After losing her mum and baby within the space of 14 months, Malin Andersson was left struggling with PTSD and emotional pain. Now pregnant with her second child, the former Love Island Contestant’s mission is to help and support others going through difficult times. Here, Malin opens up about her own grief – and what got her through.
So we are four days into baby loss awareness week, one of the hardest weeks of the year I struggle with the most. Every day is a struggle for me since losing my beautiful baby girl Consy.
Going into labour at 32 weeks pregnant and watching my baby girl lie in a tiny incubator in Great Ormond for four weeks is an image I will never get out of my head. It was one of the hardest times of my life.
As a mother carrying her, feeling her movements, creating a bond and imagining milestones that we would reach together – having that all taken away and having no control over it is something I’ve never fully been able to process. The heavy feeling in my heart that I carry everyday - the guilt of “could I have done more as her mum” will always stay with me.

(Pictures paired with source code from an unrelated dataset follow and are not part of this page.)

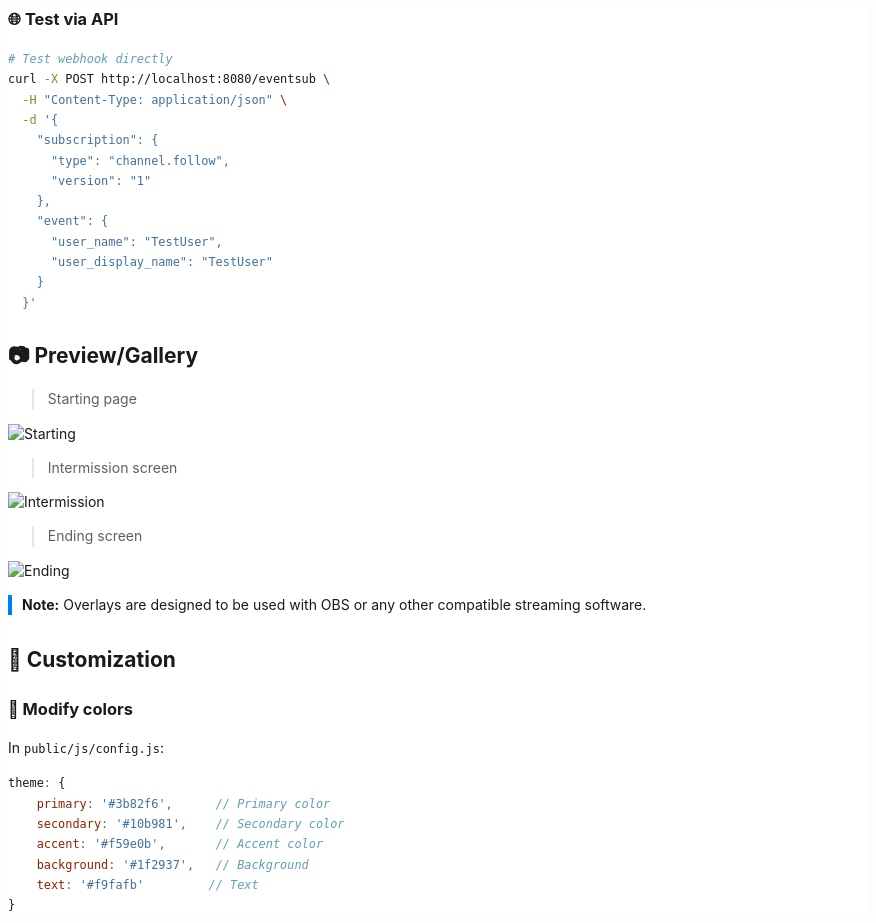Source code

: ### 🌐 Test via API

```bash
# Test webhook directly
curl -X POST http://localhost:8080/eventsub \
  -H "Content-Type: application/json" \
  -d '{
    "subscription": {
      "type": "channel.follow",
      "version": "1"
    },
    "event": {
      "user_name": "TestUser",
      "user_display_name": "TestUser"
    }
  }'
```

## 📷 Preview/Gallery
> Starting page
  
![Starting](./readme/starting.gif)

> Intermission screen

![Intermission](./readme/pause.gif)

> Ending screen

![Ending](./readme/ending.gif)

<div style="border-left: 4px solid #007bff; padding-left: 10px; margin-bottom: 20px;">
    <strong>Note:</strong> Overlays are designed to be used with OBS or any other compatible streaming software.
</div>

## 🎨 Customization

### 🎨 Modify colors

In `public/js/config.js`:

```javascript
theme: {
    primary: '#3b82f6',      // Primary color
    secondary: '#10b981',    // Secondary color
    accent: '#f59e0b',       // Accent color
    background: '#1f2937',   // Background
    text: '#f9fafb'         // Text
}
```
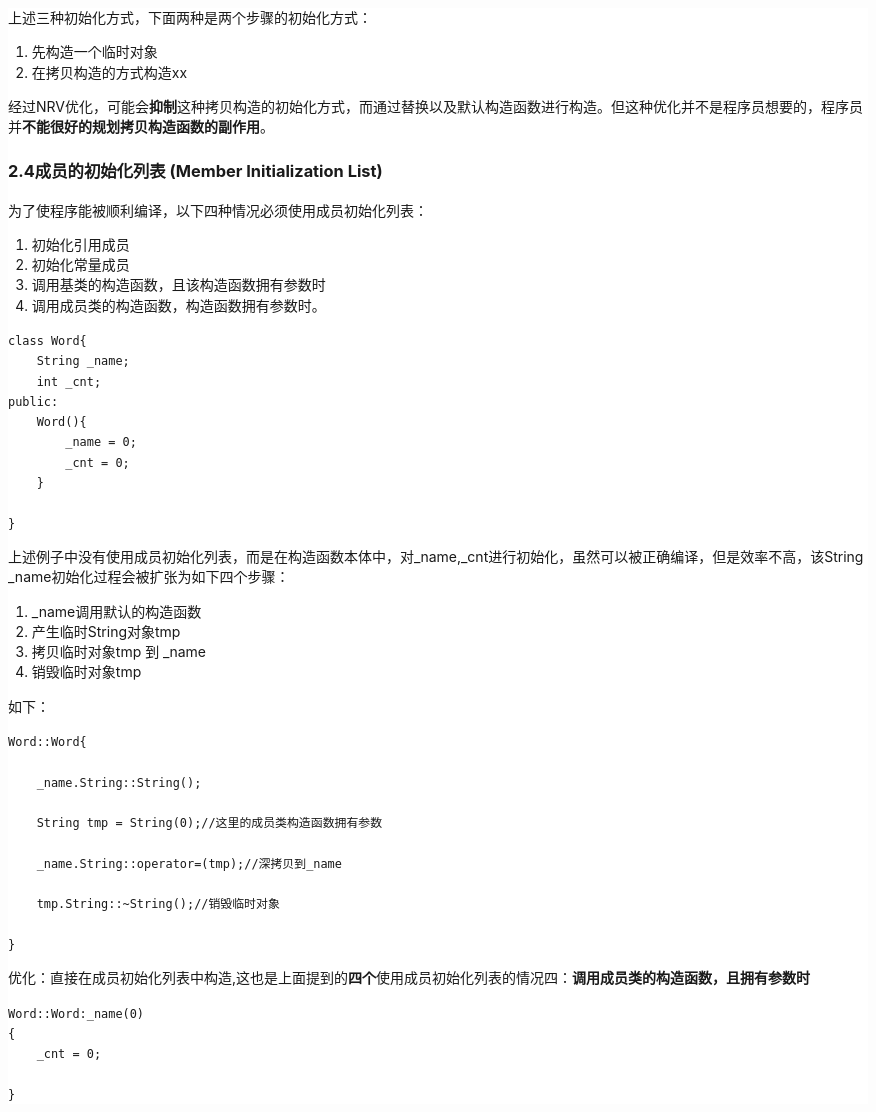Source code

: 上述三种初始化方式，下面两种是两个步骤的初始化方式：

1. 先构造一个临时对象 
2. 在拷贝构造的方式构造xx

经过NRV优化，可能会**抑制**这种拷贝构造的初始化方式，而通过替换以及默认构造函数进行构造。但这种优化并不是程序员想要的，程序员并**不能很好的规划拷贝构造函数的副作用**。

### 2.4成员的初始化列表 (Member Initialization List)

为了使程序能被顺利编译，以下四种情况必须使用成员初始化列表：

1. 初始化引用成员
2. 初始化常量成员
3. 调用基类的构造函数，且该构造函数拥有参数时
4. 调用成员类的构造函数，构造函数拥有参数时。

```
class Word{
	String _name;
	int _cnt;
public:
	Word(){
		_name = 0;
		_cnt = 0;
	}

}
```
上述例子中没有使用成员初始化列表，而是在构造函数本体中，对_name,_cnt进行初始化，虽然可以被正确编译，但是效率不高，该String _name初始化过程会被扩张为如下四个步骤：

1. _name调用默认的构造函数
2. 产生临时String对象tmp
3. 拷贝临时对象tmp 到 _name
4. 销毁临时对象tmp

如下：

```
Word::Word{

	_name.String::String();

	String tmp = String(0);//这里的成员类构造函数拥有参数

	_name.String::operator=(tmp);//深拷贝到_name

	tmp.String::~String();//销毁临时对象

}

```

优化：直接在成员初始化列表中构造,这也是上面提到的**四个**使用成员初始化列表的情况四：**调用成员类的构造函数，且拥有参数时**

```
Word::Word:_name(0)
{
	_cnt = 0;

}
```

Even now at 24 weeks pregnant I’m scared! I’m scared history will repeat itself. I want nothing more than to be a mother. A real mother. Be like the person I looked up to the most - my mum, who I sadly lost. Not having my mum here with me is something else that makes losing a child even harder… I felt like I had no one to lean on.
I won’t lie to you all and say my second pregnancy has been easy because it hasn’t. I’ve struggled a lot more than I thought I would. I thought therapy would prepare me for how I would feel carrying my baby girl now. I was so wrong!
Sitting in that room and saying I would be fine when I fall pregnant again is easy. Living the reality of it after a loss is hard. I’m constantly on high alert, every movement I’m aware of; I’m looking for blood every time I go to the toilet. Even being sent for extra appointments, the worry, the anxiety it’s giving me is overwhelming. I know they are doing it to be more cautious, but it doesn’t stop my mind from going into overdrive.
I thought all the thoughts and how I was feeling during this pregnancy were normal. The morbid thoughts I was having constantly hanging over. The only way I learnt to get rid of them was by sleeping. If I was sleeping, I wasn’t having them – it was an easy solution for me.
I got into a routine in my first trimester of waking up, eating and then going back to sleep and this became normal for me. It wasn’t until I worked up the courage to speak to my midwife about it that she diagnosed me with pre-natal depression, which had stemmed from the PTSD of losing Consy. She explained to me that my fears were normal, that what I was feeling was normal and it was how I processed them that would make a difference.